Der Beschwerdeführer hat sich auf mehrere Aufenthaltszwecke berufen. Eine solche Vorgangsweise ist zulässig (vgl. das hg. Erkenntnis vom 24. Jänner 1997, Zl. 96/19/2134, auf dessen Entscheidungsgründe gemäß § 43 Abs. 2 VwGG verwiesen wird). Die Geltendmachung der weiteren Aufenthaltszwecke der Familiengemeinschaft und des privaten Aufenthaltes erstmals in der am 29. März 1995 eingelangten Berufung ist ebenfalls zulässig (vgl. das hg. Erkenntnis vom 19. Dezember 1996, Zl. 95/19/1837, auf dessen Entscheidungsgründe gemäß § 43 Abs. 2 VwGG verwiesen wird).
Bei begründeten Bedenken gegen die Aufnahme der vom Beschwerdeführer angestrebten Beschäftigung wäre gemäß § 5 Abs. 2 AufG lediglich die Erteilung einer Bewilligung zum Zweck der Aufnahme einer unselbständigen Erwerbstätigkeit ausgeschlossen. Aus den im hg. Erkenntnis vom 22. März 1996, Zl. 96/18/0046, dargelegten Gründen, welche auch für die Rechtslage nach Inkrafttreten der AufG-Novelle, BGBl. Nr. 351/1995, gelten (vgl. das Erkenntnis des Verfassungsgerichtshofes vom 1. März 1996, G 1409/95 und Folgezahlen), war die belangte Behörde allerdings nicht, wie sie rechtsirrtümlich annahm, an die diesbezügliche Feststellung der Landesgeschäftsstelle des Arbeitsmarktservice gebunden.

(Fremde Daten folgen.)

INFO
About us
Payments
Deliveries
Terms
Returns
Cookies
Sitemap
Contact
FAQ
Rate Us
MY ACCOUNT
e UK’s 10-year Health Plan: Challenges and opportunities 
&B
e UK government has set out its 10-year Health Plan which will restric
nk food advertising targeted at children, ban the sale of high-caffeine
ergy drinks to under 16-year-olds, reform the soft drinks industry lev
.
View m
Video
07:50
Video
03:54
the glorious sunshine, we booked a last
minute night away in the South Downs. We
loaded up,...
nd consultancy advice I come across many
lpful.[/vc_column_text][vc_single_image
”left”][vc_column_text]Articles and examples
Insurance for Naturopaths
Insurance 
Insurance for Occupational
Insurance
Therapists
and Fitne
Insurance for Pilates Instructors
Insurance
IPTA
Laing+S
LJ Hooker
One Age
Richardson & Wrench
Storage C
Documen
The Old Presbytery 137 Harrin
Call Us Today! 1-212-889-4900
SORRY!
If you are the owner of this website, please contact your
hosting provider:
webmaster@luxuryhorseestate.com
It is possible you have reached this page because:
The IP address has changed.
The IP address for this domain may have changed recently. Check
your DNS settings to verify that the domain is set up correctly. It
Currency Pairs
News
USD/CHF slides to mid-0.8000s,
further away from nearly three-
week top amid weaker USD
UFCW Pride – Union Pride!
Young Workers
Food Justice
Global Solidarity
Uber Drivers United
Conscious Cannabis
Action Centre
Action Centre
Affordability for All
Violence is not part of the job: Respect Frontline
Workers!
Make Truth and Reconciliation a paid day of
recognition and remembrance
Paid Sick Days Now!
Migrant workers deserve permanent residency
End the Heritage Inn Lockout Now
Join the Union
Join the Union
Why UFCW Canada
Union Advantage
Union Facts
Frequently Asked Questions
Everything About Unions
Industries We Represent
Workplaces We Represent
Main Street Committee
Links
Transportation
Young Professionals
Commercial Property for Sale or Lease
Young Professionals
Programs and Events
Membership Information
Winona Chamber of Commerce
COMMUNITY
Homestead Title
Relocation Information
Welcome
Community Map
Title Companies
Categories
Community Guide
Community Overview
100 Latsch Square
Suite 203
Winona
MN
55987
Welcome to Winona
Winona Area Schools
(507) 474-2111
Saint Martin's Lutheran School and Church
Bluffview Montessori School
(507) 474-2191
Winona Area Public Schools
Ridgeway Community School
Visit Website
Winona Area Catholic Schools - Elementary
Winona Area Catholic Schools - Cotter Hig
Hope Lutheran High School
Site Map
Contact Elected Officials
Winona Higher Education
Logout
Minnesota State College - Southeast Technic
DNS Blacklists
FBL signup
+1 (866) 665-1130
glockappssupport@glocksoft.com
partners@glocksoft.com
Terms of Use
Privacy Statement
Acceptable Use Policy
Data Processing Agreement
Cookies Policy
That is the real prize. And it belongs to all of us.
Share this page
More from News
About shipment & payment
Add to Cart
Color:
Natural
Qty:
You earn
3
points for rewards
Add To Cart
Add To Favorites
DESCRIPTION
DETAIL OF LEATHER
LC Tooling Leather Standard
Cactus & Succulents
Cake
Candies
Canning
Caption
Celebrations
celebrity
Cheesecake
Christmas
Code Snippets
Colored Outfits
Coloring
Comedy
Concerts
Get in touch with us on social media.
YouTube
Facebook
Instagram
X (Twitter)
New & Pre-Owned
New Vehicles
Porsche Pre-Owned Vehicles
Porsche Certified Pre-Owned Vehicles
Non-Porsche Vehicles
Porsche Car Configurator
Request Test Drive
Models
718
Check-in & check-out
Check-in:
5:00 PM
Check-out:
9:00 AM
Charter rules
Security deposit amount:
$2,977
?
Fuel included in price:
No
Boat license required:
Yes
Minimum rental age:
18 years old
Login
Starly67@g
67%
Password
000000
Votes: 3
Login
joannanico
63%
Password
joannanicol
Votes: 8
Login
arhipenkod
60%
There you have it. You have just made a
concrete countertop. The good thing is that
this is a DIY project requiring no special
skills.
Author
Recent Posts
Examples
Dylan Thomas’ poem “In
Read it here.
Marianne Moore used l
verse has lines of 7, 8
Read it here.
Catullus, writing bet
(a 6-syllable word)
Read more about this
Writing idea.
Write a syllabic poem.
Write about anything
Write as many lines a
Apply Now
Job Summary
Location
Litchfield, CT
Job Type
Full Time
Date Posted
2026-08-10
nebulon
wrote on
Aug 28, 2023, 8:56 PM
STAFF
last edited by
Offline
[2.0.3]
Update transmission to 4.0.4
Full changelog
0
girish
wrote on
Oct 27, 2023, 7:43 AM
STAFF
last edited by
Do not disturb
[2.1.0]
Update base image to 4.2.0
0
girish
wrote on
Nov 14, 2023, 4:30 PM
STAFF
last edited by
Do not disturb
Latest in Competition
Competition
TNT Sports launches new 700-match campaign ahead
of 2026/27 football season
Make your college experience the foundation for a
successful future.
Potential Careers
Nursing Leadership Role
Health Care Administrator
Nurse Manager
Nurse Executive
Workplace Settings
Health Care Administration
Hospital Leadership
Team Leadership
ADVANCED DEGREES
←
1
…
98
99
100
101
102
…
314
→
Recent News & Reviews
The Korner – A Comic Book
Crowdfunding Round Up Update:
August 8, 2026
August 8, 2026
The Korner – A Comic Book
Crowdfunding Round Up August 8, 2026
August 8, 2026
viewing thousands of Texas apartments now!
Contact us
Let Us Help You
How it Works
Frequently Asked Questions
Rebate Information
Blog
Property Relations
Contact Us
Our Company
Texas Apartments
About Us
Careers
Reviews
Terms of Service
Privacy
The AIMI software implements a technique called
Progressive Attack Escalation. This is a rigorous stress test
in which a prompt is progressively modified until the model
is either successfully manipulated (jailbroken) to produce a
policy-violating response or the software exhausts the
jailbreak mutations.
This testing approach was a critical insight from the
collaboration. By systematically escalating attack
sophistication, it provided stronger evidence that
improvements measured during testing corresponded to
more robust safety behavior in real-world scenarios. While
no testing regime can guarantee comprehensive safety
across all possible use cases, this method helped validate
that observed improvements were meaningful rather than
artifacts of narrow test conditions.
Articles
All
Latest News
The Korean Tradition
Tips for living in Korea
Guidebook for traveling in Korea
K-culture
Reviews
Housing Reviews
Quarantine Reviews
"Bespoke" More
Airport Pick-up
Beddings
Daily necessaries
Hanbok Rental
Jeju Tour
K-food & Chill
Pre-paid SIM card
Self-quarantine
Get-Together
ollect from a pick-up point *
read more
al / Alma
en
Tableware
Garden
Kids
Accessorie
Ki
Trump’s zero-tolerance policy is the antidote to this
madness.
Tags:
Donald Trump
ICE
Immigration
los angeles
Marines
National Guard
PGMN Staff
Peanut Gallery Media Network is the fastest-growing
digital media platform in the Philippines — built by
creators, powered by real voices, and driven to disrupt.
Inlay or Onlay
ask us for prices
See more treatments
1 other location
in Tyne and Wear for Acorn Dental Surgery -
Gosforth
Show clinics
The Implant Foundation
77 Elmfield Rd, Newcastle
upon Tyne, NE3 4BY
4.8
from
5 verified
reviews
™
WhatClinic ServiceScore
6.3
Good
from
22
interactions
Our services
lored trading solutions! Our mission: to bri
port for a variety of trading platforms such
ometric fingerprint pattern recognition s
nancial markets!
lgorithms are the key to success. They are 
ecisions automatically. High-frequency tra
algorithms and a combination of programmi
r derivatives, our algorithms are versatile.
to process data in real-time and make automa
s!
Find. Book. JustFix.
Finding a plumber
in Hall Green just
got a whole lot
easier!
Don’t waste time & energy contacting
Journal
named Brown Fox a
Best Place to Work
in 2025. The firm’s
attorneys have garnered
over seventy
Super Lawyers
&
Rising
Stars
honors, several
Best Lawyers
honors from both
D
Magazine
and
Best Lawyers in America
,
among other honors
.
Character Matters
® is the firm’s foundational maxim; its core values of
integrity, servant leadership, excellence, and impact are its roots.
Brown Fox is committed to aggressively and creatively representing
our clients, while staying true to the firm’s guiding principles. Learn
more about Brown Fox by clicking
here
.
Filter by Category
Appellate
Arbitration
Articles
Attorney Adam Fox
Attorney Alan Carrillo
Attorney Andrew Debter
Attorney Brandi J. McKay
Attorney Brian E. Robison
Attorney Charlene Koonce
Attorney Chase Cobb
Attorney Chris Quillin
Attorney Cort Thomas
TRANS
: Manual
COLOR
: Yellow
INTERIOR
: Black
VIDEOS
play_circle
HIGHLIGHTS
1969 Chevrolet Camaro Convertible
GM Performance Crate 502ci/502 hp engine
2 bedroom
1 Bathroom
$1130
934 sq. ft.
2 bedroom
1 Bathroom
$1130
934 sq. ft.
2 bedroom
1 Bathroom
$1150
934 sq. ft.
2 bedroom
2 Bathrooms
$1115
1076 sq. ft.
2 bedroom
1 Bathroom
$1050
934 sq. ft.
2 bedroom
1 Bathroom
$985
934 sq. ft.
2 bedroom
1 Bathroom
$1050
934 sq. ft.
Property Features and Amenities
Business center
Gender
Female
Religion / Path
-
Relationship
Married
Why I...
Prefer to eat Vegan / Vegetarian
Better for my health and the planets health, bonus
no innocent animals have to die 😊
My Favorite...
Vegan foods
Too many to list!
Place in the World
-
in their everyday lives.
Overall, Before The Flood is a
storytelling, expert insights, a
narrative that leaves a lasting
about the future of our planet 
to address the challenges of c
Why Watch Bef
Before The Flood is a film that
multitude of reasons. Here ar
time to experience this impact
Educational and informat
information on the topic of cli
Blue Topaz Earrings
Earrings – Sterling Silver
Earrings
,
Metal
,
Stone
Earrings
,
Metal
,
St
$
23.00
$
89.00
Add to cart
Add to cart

Die Versagung aus dem Grunde des § 5 Abs. 1 AufG ist vorliegendenfalls von der oben dargelegten Rechtswidrigkeit in Ansehung des Versagungsgrundes nach § 5 Abs. 2 AufG mitumfaßt. Im Falle der die arbeitsmarktpolitische Unbedenklichkeit der Aufnahme der angestrebten Beschäftigung voraussetzenden Erteilung der beantragten Bewilligung zum Zwecke der Aufnahme einer unselbständigen Erwerbstätigkeit wäre der Beschwerdeführer nach dem zweiten Satz des § 5 Abs. 3 AufG zur Arbeitssuche unter Zuhilfenahme des Arbeitsmarktservice berechtigt. Er wäre dadurch in die Lage versetzt, seinen Lebensunterhalt aus den Einkünften einer unselbständigen Erwerbstätigkeit zu bestreiten (vgl. hiezu das hg. Erkenntnis vom 10. Dezember 1996, Zl. 96/19/2032, sowie das Erkenntnis des Verfassungsgerichtshofes vom 10. Juni 1996, B 3294/95). Er wäre diesfalls nicht auf die Verpflichtungserklärung seines Cousins angewiesen.
Diese Verpflichtungserklärung wäre aus den im hg. Erkenntnis vom 14. Dezember 1995, Zl. 95/19/0612, dargelegten Erwägungen nicht grundsätzlich ungeeignet, den Unterhalt des Beschwerdeführers zu sichern. Der Sozialhilferichtsatz für das Bundesland Wien für den Alleinunterstützten im Jahr 1995 betrug gemäß § 1 Abs. 1 Z. 1 der Verordnung der Wiener Landesregierung, LGBl. Nr. 68/1994, S 4.770,-- monatlich. Das im Verwaltungsverfahren bescheinigte Nettoeinkommen des Cousins des Beschwerdeführers beträgt S 18.240,49. Feststellungen darüber, daß ersterem dieses Einkommen nicht zur Gänze zur Verfügung stünde, hat die belangte Behörde nicht getroffen (vgl. hiezu allerdings den Hinweis auf Seite 9 des Verwaltungsaktes). Ihre Argumentation, es sei unglaubwürdig, daß der Cousin des Beschwerdeführers in der Lage sei, zwei selbständige Haushalte (Mindestbedarf 2 x S 4.770,-- = S 9.540,--) zu finanzieren, erscheint daher nicht nachvollziehbar.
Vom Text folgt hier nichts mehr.